On TV, it's all slam-dunk evidence and quick convictions. Now juries expect the same thing--and that's a big problem

By Kit R. Roane; [Dan Morrison]
Posted 4/17/05

Picture this: A middle-aged woman from out of town digs into a bowl of chili at a fast-food restaurant in California. Each bite is more delicious than the last. She chews. She savors. Then something goes terribly wrong. She spits. She screams. She vomits. All eyes focus on the table, where a well-manicured fingertip peeks out from a mound of masticated chili. Lights and sirens. Forensic experts troll for evidence. Pimple-faced fry cooks are lined up. Fingers are pointed, and fingers are counted. The nub is popped into an evidence bag to make the forensic rounds. A fingerprint is taken to run through a national database. DNA tests are done. Detectives search for clues.

If this were an episode of CSI: Crime Scene Investigation --and it might well become one--the well-coiffed technicians who star in the show would solve the mystery lickety-split. Fingerprints or DNA evidence would identify the victim, a leggy blond, within 45 minutes. Then, in a twist, a smudge of blood still under the nail would lead to her killer, a jealous fashion photographer, unwilling to let go of his star.
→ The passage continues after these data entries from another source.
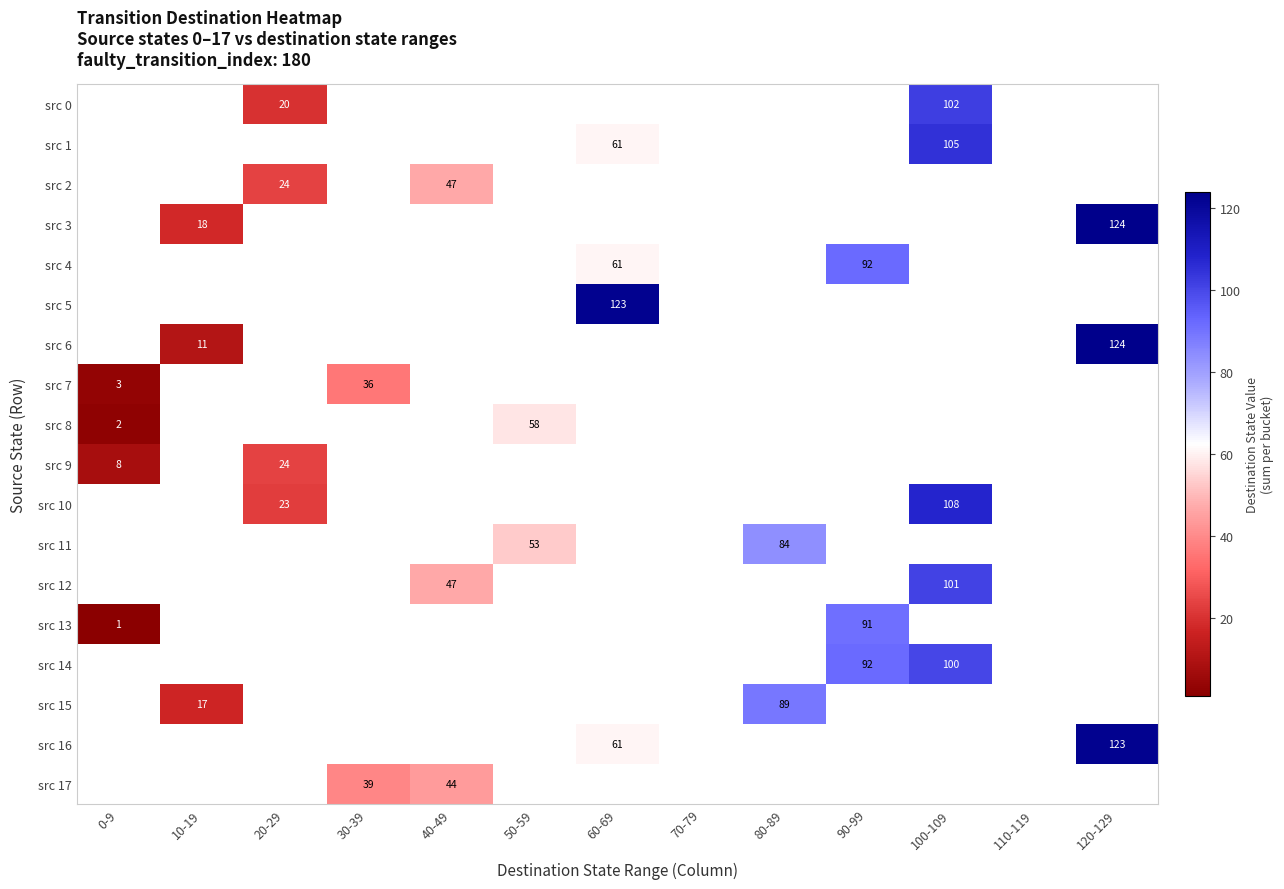

Which has a higher value, 0-9 or 70-79?

70-79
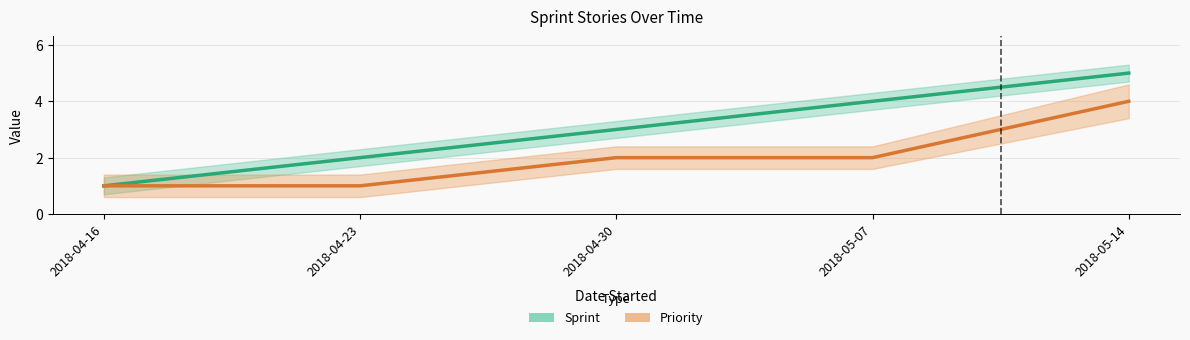

True or false: Priority has more than 2 points higher than both neighbors.

False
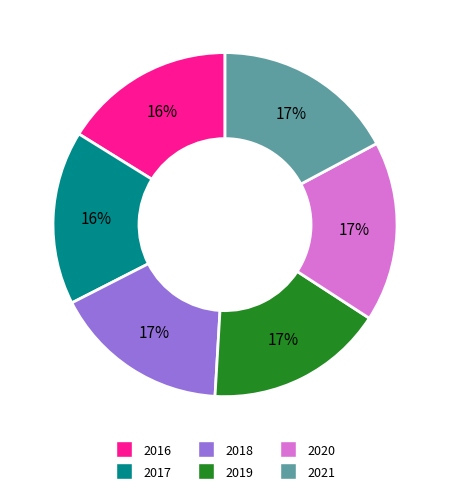

Is there any slice that represents more than half of the pie?

No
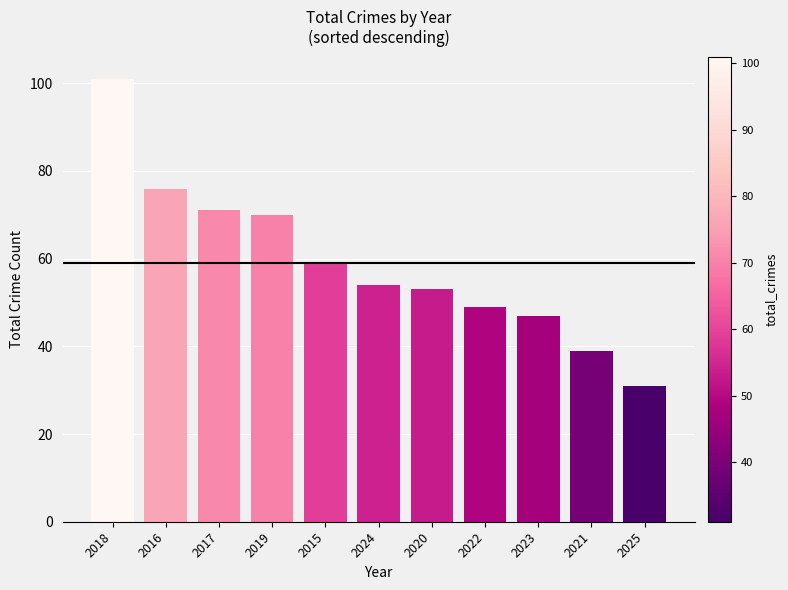

What position from the left is 2016?

2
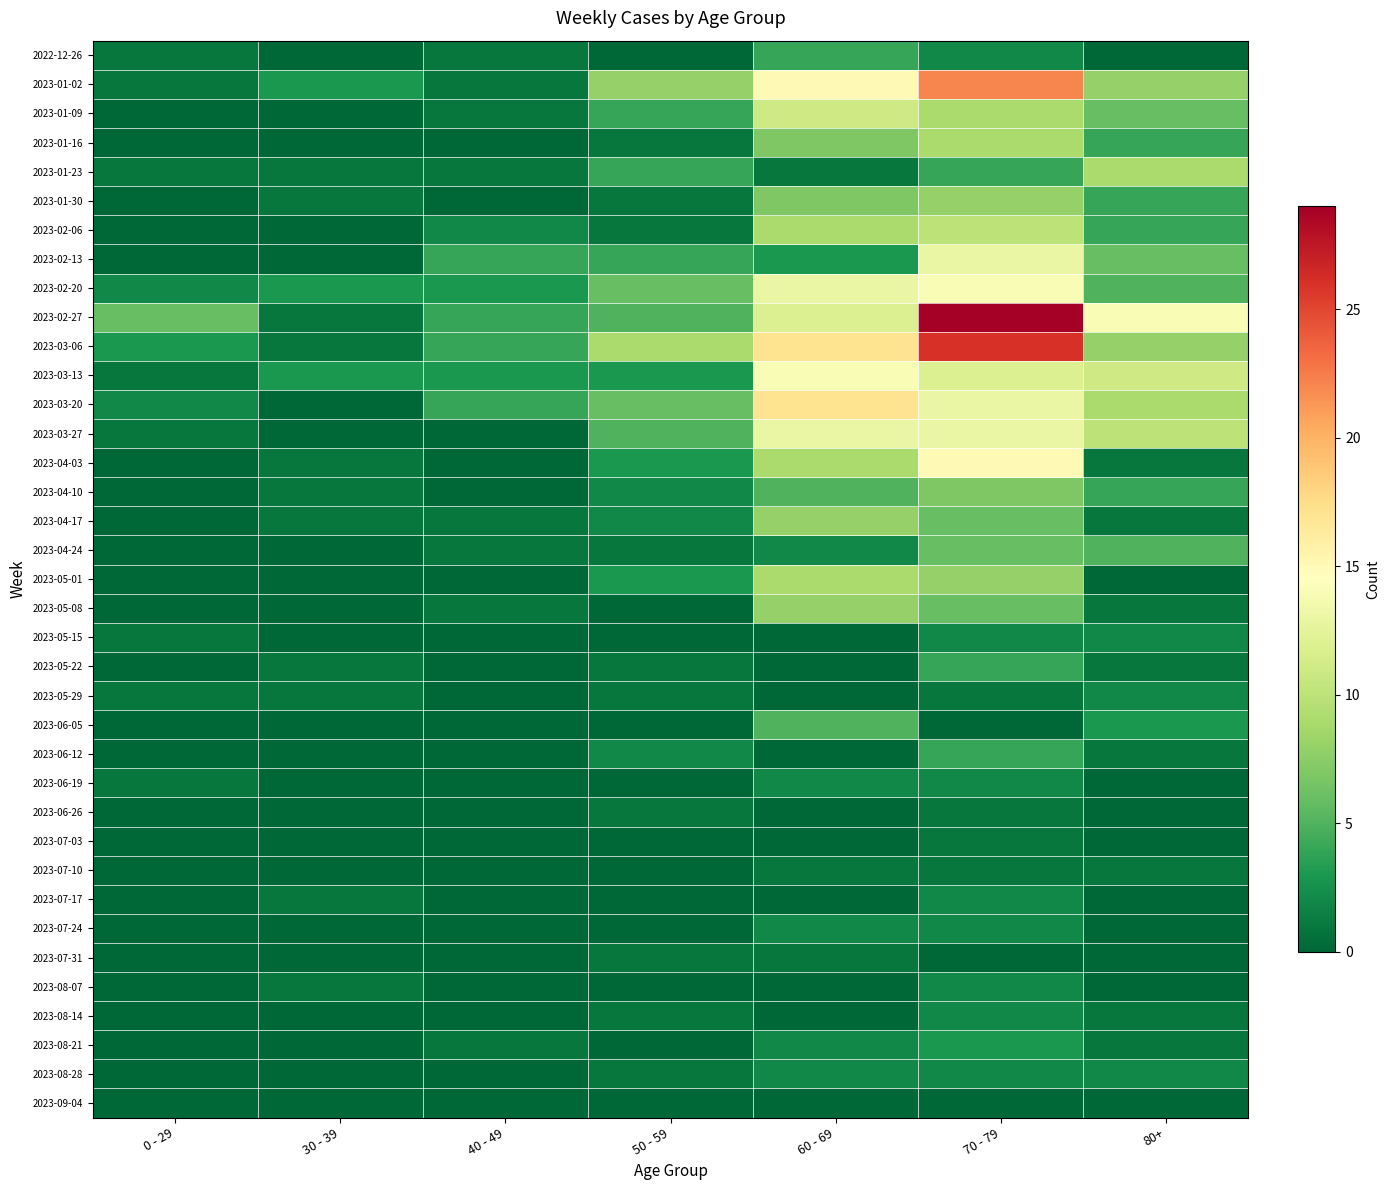

Reading left to right, what are all the values shown in this chart?

2022-12-26: 0 - 29=1	30 - 39=0	40 - 49=1	50 - 59=0	60 - 69=4	70 - 79=2	80+=0
2023-01-02: 0 - 29=1	30 - 39=3	40 - 49=1	50 - 59=8	60 - 69=15	70 - 79=22	80+=8
2023-01-09: 0 - 29=0	30 - 39=0	40 - 49=1	50 - 59=4	60 - 69=11	70 - 79=9	80+=6
2023-01-16: 0 - 29=0	30 - 39=0	40 - 49=0	50 - 59=1	60 - 69=7	70 - 79=9	80+=4
2023-01-23: 0 - 29=1	30 - 39=1	40 - 49=1	50 - 59=4	60 - 69=1	70 - 79=4	80+=9
2023-01-30: 0 - 29=0	30 - 39=1	40 - 49=0	50 - 59=1	60 - 69=7	70 - 79=8	80+=4
2023-02-06: 0 - 29=0	30 - 39=0	40 - 49=2	50 - 59=1	60 - 69=9	70 - 79=10	80+=4
2023-02-13: 0 - 29=0	30 - 39=0	40 - 49=4	50 - 59=4	60 - 69=3	70 - 79=13	80+=6
2023-02-20: 0 - 29=2	30 - 39=3	40 - 49=3	50 - 59=6	60 - 69=13	70 - 79=14	80+=5
2023-02-27: 0 - 29=6	30 - 39=1	40 - 49=4	50 - 59=5	60 - 69=12	70 - 79=29	80+=14
2023-03-06: 0 - 29=3	30 - 39=1	40 - 49=4	50 - 59=9	60 - 69=17	70 - 79=26	80+=8
2023-03-13: 0 - 29=1	30 - 39=3	40 - 49=3	50 - 59=3	60 - 69=14	70 - 79=12	80+=11
2023-03-20: 0 - 29=2	30 - 39=0	40 - 49=4	50 - 59=6	60 - 69=17	70 - 79=13	80+=9
2023-03-27: 0 - 29=1	30 - 39=0	40 - 49=0	50 - 59=5	60 - 69=13	70 - 79=13	80+=10
2023-04-03: 0 - 29=0	30 - 39=1	40 - 49=0	50 - 59=3	60 - 69=9	70 - 79=15	80+=1
2023-04-10: 0 - 29=0	30 - 39=1	40 - 49=0	50 - 59=2	60 - 69=5	70 - 79=7	80+=4
2023-04-17: 0 - 29=0	30 - 39=1	40 - 49=1	50 - 59=2	60 - 69=8	70 - 79=6	80+=1
2023-04-24: 0 - 29=0	30 - 39=0	40 - 49=1	50 - 59=1	60 - 69=2	70 - 79=6	80+=5
2023-05-01: 0 - 29=0	30 - 39=0	40 - 49=0	50 - 59=3	60 - 69=9	70 - 79=8	80+=0
2023-05-08: 0 - 29=0	30 - 39=0	40 - 49=1	50 - 59=0	60 - 69=8	70 - 79=6	80+=1
2023-05-15: 0 - 29=1	30 - 39=0	40 - 49=0	50 - 59=0	60 - 69=0	70 - 79=2	80+=2
2023-05-22: 0 - 29=0	30 - 39=1	40 - 49=0	50 - 59=1	60 - 69=0	70 - 79=4	80+=1
2023-05-29: 0 - 29=1	30 - 39=1	40 - 49=0	50 - 59=1	60 - 69=0	70 - 79=1	80+=2
2023-06-05: 0 - 29=0	30 - 39=0	40 - 49=0	50 - 59=0	60 - 69=5	70 - 79=0	80+=3
2023-06-12: 0 - 29=0	30 - 39=0	40 - 49=0	50 - 59=2	60 - 69=0	70 - 79=4	80+=1
2023-06-19: 0 - 29=1	30 - 39=0	40 - 49=0	50 - 59=0	60 - 69=2	70 - 79=2	80+=0
2023-06-26: 0 - 29=0	30 - 39=0	40 - 49=0	50 - 59=1	60 - 69=0	70 - 79=1	80+=0
2023-07-03: 0 - 29=0	30 - 39=0	40 - 49=0	50 - 59=0	60 - 69=0	70 - 79=1	80+=0
2023-07-10: 0 - 29=0	30 - 39=0	40 - 49=0	50 - 59=0	60 - 69=1	70 - 79=1	80+=1
2023-07-17: 0 - 29=0	30 - 39=1	40 - 49=0	50 - 59=0	60 - 69=0	70 - 79=2	80+=0
2023-07-24: 0 - 29=0	30 - 39=0	40 - 49=0	50 - 59=0	60 - 69=2	70 - 79=2	80+=0
2023-07-31: 0 - 29=0	30 - 39=0	40 - 49=0	50 - 59=1	60 - 69=1	70 - 79=0	80+=0
2023-08-07: 0 - 29=0	30 - 39=1	40 - 49=0	50 - 59=0	60 - 69=0	70 - 79=2	80+=0
2023-08-14: 0 - 29=0	30 - 39=0	40 - 49=0	50 - 59=1	60 - 69=0	70 - 79=2	80+=1
2023-08-21: 0 - 29=0	30 - 39=0	40 - 49=1	50 - 59=0	60 - 69=2	70 - 79=3	80+=1
2023-08-28: 0 - 29=0	30 - 39=0	40 - 49=0	50 - 59=1	60 - 69=2	70 - 79=2	80+=2
2023-09-04: 0 - 29=0	30 - 39=0	40 - 49=0	50 - 59=0	60 - 69=0	70 - 79=0	80+=0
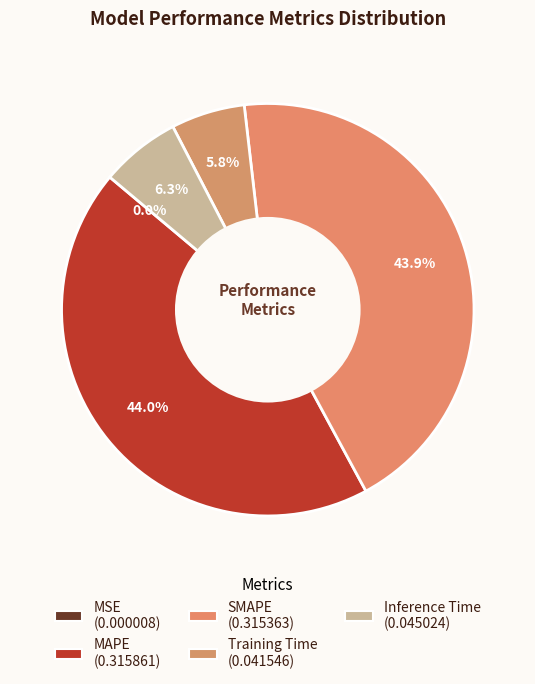

To the nearest percent, what portion does SMAPE represent?

44%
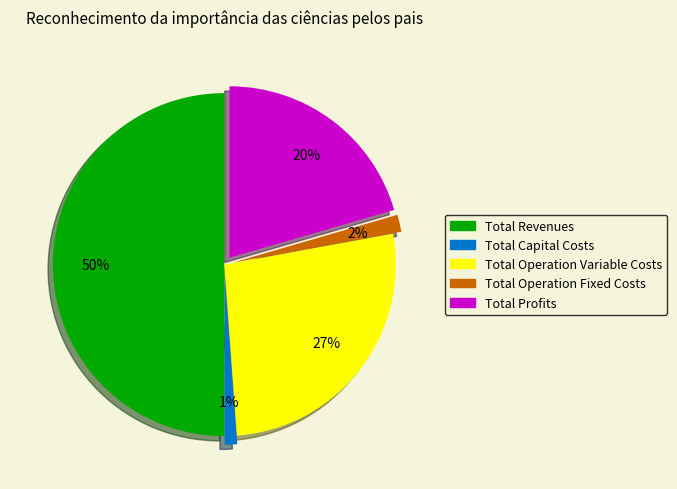

Is the sum of Total Capital Costs and Total Revenues greater than half?

Yes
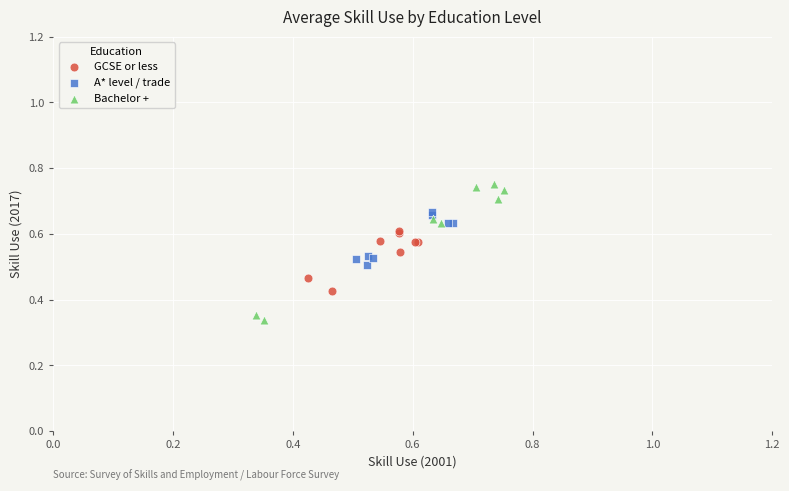

Which series contains the lowest Y value?

Bachelor +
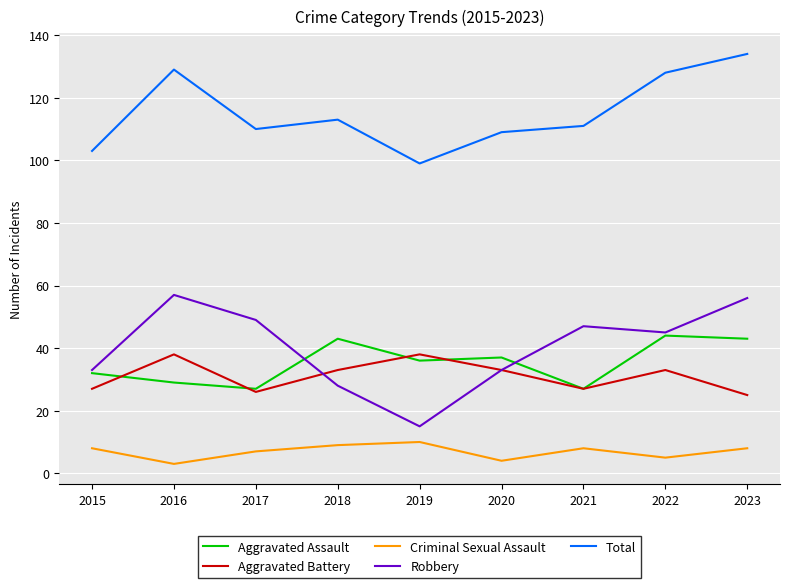

Which series has the largest range (max minus min)?

Robbery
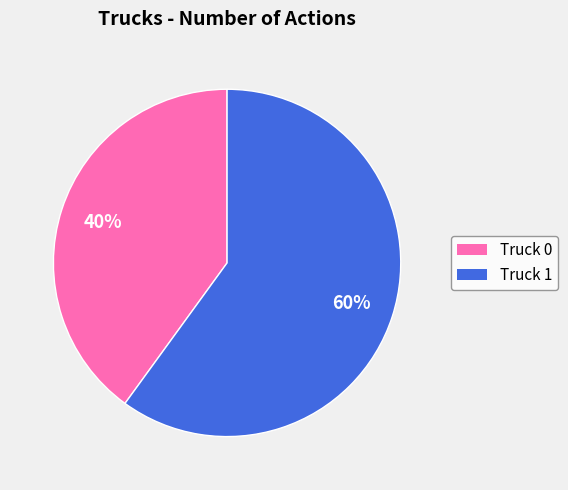

True or false: Truck 0 accounts for 40% of the total.

True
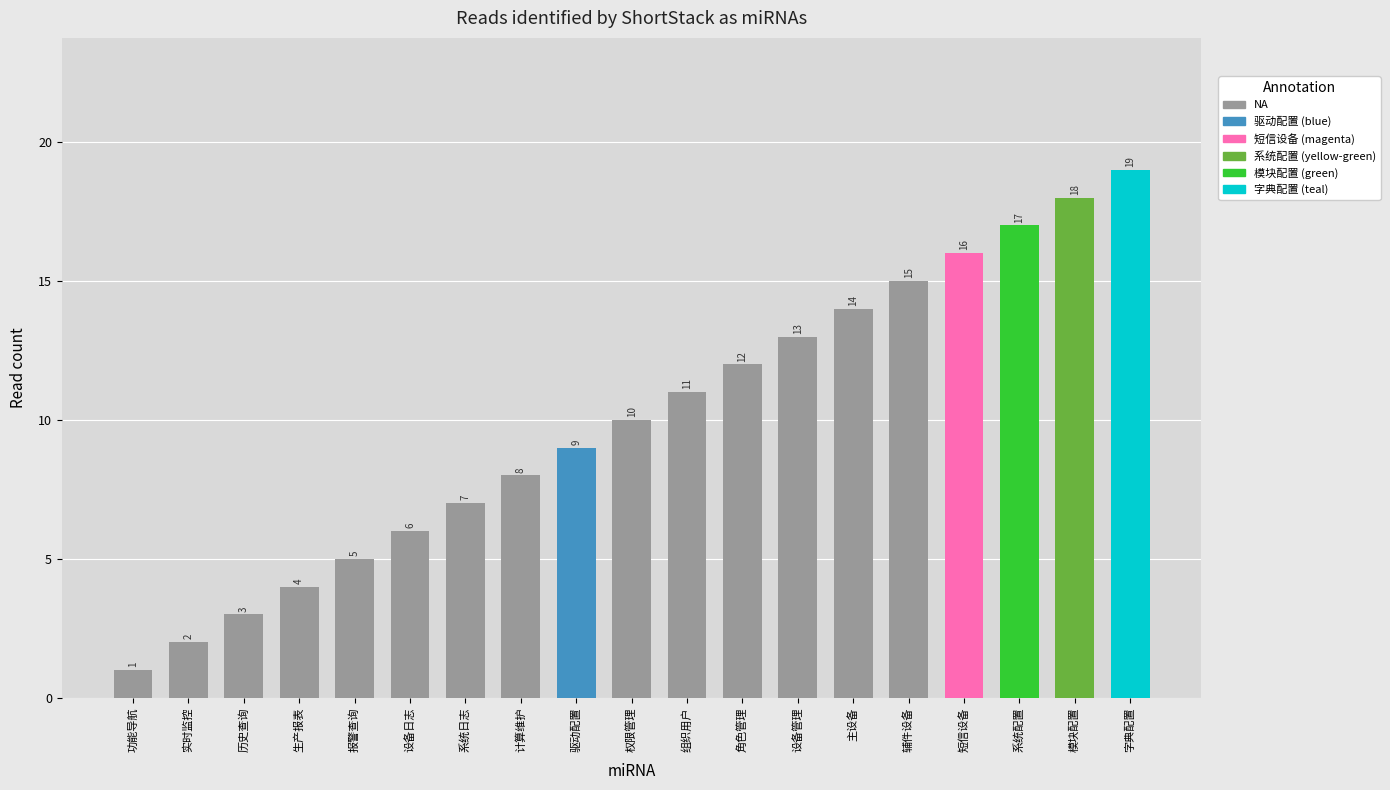

What is the value of the 8th bar from the left?

8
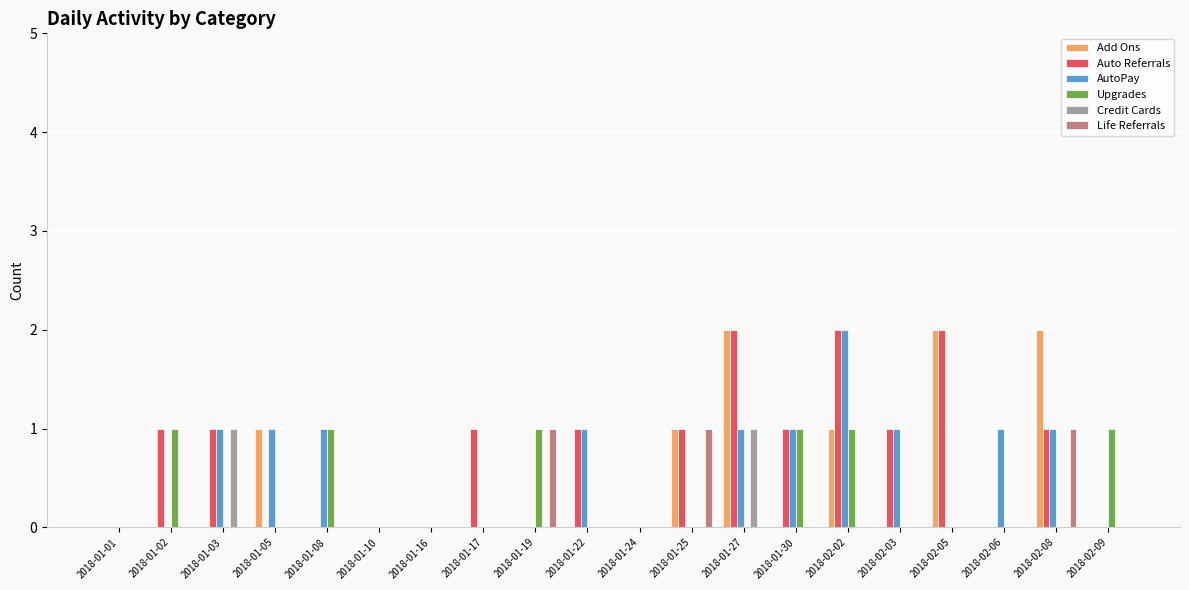

How many groups of bars are there?

20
But this is real life. Anna Ayala reported her disturbing find at a Wendy's restaurant late last month. And as of last week, investigators were still stumped. Ayala hasn't confessed to any fraud. The fry cooks all had their fingers. The print wasn't a match. And the DNA test still hadn't come back from the lab. On CBS's CSI, the forensic science is sexy, fast, and remarkably certain, a combination that has propelled the three-show franchise to top ratings, attracting nearly 60 million viewers a week. The whole investigation genre is hot, from NBC's Law & Order series on down to the documentary-like re-creations of A&E's Forensic Files. America is in love with forensics, from the blood spatter and bone fragments of TV's fictional crime scenes to the latest thrust and parry at the Michael Jackson trial.

That's good, right? Jurors are smarter, and understaffed government crime labs are using the trend to seek more funding. But not so fast. Stoked by the technical wizardry they see on the tube, many Americans find themselves disappointed when they encounter the real world of law and order. Jurors increasingly expect forensic evidence in every case, and they expect it to be conclusive.

"Your CSI moment." Real life and real death are never as clean as CSI's lead investigator, Gil Grissom, would have us believe. And real forensics is seldom as fast, or as certain, as TV tells us. Too often, authorities say, the science is unproven, the analyses unsound, and the experts unreliable. At a time when the public is demanding CSI -style investigations of even common crimes, many of the nation's crime labs--underfunded, undercertified, and under attack--simply can't produce. When a case comes to court, "jurors expect it to be a lot more interesting and a lot more dynamic," says Barbara LaWall, the county prosecutor in Tucson, Ariz. "It puzzles the heck out of them when it's not."